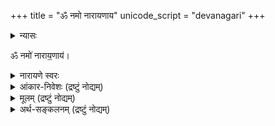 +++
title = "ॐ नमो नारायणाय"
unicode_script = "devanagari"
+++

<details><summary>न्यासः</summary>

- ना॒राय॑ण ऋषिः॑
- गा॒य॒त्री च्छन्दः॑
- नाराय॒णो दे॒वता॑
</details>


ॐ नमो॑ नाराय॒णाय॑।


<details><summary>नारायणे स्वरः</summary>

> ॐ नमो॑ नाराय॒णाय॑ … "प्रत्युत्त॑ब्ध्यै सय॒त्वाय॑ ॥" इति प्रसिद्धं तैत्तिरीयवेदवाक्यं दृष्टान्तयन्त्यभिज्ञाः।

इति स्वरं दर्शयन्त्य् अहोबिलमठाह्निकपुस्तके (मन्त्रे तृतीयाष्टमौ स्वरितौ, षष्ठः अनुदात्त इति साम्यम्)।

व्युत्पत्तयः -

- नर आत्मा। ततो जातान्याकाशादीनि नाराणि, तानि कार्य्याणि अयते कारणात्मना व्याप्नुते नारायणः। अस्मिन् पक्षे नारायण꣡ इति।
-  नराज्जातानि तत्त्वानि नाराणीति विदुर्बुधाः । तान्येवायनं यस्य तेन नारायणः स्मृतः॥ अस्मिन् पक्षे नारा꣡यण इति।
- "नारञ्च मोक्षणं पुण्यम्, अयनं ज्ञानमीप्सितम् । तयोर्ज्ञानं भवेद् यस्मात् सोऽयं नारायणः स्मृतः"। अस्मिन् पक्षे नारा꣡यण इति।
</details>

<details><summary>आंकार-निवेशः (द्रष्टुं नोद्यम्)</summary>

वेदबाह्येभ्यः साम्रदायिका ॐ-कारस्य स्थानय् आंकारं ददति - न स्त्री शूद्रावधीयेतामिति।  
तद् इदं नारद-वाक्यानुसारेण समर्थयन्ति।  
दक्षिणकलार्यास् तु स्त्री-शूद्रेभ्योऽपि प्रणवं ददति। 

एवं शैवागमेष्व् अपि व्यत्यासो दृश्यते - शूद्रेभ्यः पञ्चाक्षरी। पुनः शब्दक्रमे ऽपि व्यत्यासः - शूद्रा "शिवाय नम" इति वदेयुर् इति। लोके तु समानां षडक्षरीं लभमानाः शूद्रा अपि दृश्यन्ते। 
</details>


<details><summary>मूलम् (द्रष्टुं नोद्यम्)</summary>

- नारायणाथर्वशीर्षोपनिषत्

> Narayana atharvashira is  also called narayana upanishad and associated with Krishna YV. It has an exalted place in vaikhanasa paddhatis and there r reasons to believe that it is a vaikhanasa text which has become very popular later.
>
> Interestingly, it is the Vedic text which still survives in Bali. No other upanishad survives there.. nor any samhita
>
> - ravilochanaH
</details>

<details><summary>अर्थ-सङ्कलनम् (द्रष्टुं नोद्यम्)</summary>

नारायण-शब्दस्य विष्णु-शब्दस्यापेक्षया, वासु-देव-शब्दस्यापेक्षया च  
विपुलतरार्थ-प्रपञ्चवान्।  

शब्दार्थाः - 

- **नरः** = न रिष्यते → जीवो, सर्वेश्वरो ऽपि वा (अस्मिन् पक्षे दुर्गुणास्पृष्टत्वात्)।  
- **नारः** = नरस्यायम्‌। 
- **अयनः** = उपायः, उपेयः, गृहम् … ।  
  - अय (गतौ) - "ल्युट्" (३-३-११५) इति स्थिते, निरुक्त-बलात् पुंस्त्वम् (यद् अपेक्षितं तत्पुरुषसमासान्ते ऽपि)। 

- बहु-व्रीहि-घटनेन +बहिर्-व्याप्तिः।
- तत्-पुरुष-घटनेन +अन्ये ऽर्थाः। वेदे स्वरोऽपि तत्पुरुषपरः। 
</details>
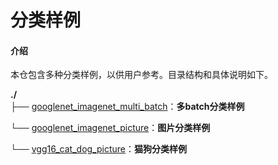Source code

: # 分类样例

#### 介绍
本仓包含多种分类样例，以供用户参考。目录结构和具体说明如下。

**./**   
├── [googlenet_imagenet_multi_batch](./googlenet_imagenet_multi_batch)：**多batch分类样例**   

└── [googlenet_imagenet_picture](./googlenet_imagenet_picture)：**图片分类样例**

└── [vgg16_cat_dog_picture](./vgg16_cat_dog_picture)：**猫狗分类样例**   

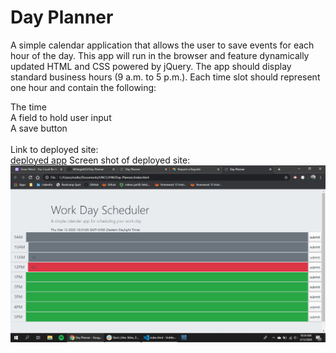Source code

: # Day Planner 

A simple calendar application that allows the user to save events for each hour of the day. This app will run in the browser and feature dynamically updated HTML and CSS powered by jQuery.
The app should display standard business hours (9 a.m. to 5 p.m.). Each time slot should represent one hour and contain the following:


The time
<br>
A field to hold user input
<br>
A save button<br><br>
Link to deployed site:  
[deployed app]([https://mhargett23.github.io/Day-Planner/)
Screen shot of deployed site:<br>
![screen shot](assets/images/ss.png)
------------
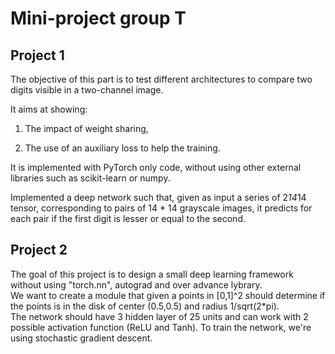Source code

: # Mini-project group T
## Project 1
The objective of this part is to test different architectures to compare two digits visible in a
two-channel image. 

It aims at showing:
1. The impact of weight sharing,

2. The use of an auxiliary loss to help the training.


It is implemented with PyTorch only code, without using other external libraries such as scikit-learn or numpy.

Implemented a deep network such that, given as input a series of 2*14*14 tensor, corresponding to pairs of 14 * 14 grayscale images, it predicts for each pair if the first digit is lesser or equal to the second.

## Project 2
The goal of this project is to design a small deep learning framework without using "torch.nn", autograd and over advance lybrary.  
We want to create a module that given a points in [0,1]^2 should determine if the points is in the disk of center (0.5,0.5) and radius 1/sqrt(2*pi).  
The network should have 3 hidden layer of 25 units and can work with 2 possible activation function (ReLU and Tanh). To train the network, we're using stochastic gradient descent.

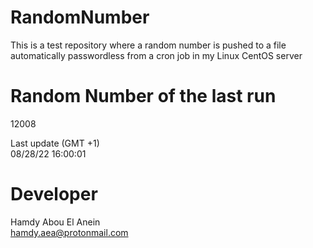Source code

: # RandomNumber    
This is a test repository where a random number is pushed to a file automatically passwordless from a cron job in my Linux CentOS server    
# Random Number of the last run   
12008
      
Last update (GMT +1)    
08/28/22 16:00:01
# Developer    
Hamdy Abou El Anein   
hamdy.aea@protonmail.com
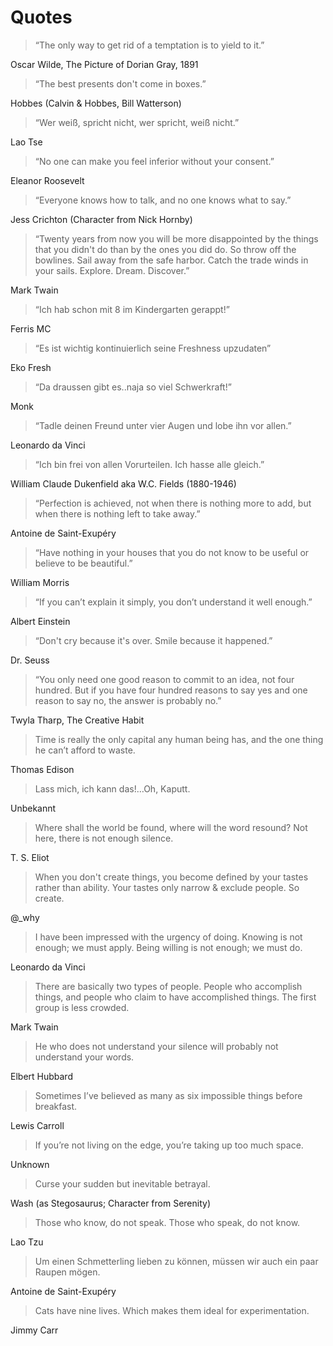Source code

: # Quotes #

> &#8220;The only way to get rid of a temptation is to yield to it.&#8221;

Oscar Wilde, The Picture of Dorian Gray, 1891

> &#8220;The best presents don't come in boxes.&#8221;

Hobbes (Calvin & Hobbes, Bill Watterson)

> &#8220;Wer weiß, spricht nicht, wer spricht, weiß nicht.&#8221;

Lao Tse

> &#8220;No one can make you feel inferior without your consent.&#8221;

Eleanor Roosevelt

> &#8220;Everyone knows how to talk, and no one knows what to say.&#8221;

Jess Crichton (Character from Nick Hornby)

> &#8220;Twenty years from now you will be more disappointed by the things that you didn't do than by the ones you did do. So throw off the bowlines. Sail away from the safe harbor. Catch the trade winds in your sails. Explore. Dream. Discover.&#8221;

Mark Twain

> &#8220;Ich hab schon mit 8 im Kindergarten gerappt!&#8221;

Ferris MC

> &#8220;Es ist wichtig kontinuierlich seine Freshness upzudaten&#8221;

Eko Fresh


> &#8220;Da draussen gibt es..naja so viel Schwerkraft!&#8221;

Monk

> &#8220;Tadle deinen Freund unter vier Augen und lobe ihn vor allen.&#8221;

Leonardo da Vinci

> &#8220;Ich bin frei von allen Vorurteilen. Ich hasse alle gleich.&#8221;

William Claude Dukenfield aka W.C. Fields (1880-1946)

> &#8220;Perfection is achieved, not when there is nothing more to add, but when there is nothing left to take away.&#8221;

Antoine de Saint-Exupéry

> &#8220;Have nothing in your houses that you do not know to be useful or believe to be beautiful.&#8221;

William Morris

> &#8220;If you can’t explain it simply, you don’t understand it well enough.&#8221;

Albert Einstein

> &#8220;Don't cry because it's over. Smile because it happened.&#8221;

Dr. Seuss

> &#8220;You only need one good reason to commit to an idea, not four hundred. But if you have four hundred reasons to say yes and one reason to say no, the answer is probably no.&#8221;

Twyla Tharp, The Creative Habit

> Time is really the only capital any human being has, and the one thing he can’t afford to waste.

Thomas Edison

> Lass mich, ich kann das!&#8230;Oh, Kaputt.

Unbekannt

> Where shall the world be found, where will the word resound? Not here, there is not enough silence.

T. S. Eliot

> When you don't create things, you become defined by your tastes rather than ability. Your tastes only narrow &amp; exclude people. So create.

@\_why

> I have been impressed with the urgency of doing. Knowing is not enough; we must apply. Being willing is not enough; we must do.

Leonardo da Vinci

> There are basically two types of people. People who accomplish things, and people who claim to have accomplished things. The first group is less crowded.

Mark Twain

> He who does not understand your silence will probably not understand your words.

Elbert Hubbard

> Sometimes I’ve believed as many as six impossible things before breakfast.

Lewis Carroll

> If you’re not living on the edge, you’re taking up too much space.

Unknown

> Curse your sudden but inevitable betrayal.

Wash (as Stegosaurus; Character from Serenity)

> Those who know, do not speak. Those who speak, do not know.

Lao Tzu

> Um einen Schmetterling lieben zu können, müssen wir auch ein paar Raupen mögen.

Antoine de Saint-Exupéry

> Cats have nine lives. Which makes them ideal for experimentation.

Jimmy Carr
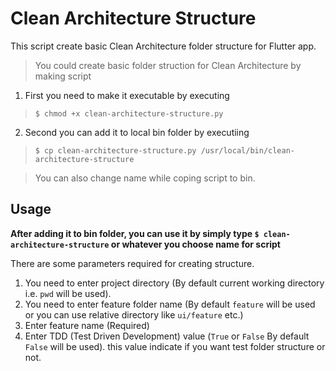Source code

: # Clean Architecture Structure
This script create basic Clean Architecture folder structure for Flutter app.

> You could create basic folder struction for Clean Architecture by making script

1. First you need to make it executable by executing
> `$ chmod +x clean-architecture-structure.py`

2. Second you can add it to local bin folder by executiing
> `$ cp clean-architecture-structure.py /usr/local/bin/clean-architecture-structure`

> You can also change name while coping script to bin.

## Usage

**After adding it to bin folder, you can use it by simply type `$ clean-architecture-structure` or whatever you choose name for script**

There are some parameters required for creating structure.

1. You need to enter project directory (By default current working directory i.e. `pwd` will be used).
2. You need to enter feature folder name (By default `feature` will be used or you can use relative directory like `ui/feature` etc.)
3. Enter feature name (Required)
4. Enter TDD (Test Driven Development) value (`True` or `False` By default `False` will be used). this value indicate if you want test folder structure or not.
------------
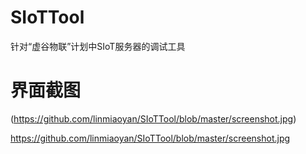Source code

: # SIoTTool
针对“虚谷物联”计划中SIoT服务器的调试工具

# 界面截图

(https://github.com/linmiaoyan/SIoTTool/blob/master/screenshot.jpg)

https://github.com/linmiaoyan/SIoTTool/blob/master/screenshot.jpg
------------
## [Task description]
Using the listing above, repeat word for word each line from the one with "understand your words." down to the one with "4. Enter TDD", both included. Omit all pictures.

## [Expected answer]
> He who does not understand your silence will probably not understand your words.

Elbert Hubbard

> Sometimes I’ve believed as many as six impossible things before breakfast.

Lewis Carroll

> If you’re not living on the edge, you’re taking up too much space.

Unknown

> Curse your sudden but inevitable betrayal.

Wash (as Stegosaurus; Character from Serenity)

> Those who know, do not speak. Those who speak, do not know.

Lao Tzu

> Um einen Schmetterling lieben zu können, müssen wir auch ein paar Raupen mögen.

Antoine de Saint-Exupéry

> Cats have nine lives. Which makes them ideal for experimentation.

Jimmy Carr
Source code

: # Clean Architecture Structure
This script create basic Clean Architecture folder structure for Flutter app.

> You could create basic folder struction for Clean Architecture by making script

1. First you need to make it executable by executing
> `$ chmod +x clean-architecture-structure.py`

2. Second you can add it to local bin folder by executiing
> `$ cp clean-architecture-structure.py /usr/local/bin/clean-architecture-structure`

> You can also change name while coping script to bin.

## Usage

**After adding it to bin folder, you can use it by simply type `$ clean-architecture-structure` or whatever you choose name for script**

There are some parameters required for creating structure.

1. You need to enter project directory (By default current working directory i.e. `pwd` will be used).
2. You need to enter feature folder name (By default `feature` will be used or you can use relative directory like `ui/feature` etc.)
3. Enter feature name (Required)
4. Enter TDD (Test Driven Development) value (`True` or `False` By default `False` will be used). this value indicate if you want test folder structure or not.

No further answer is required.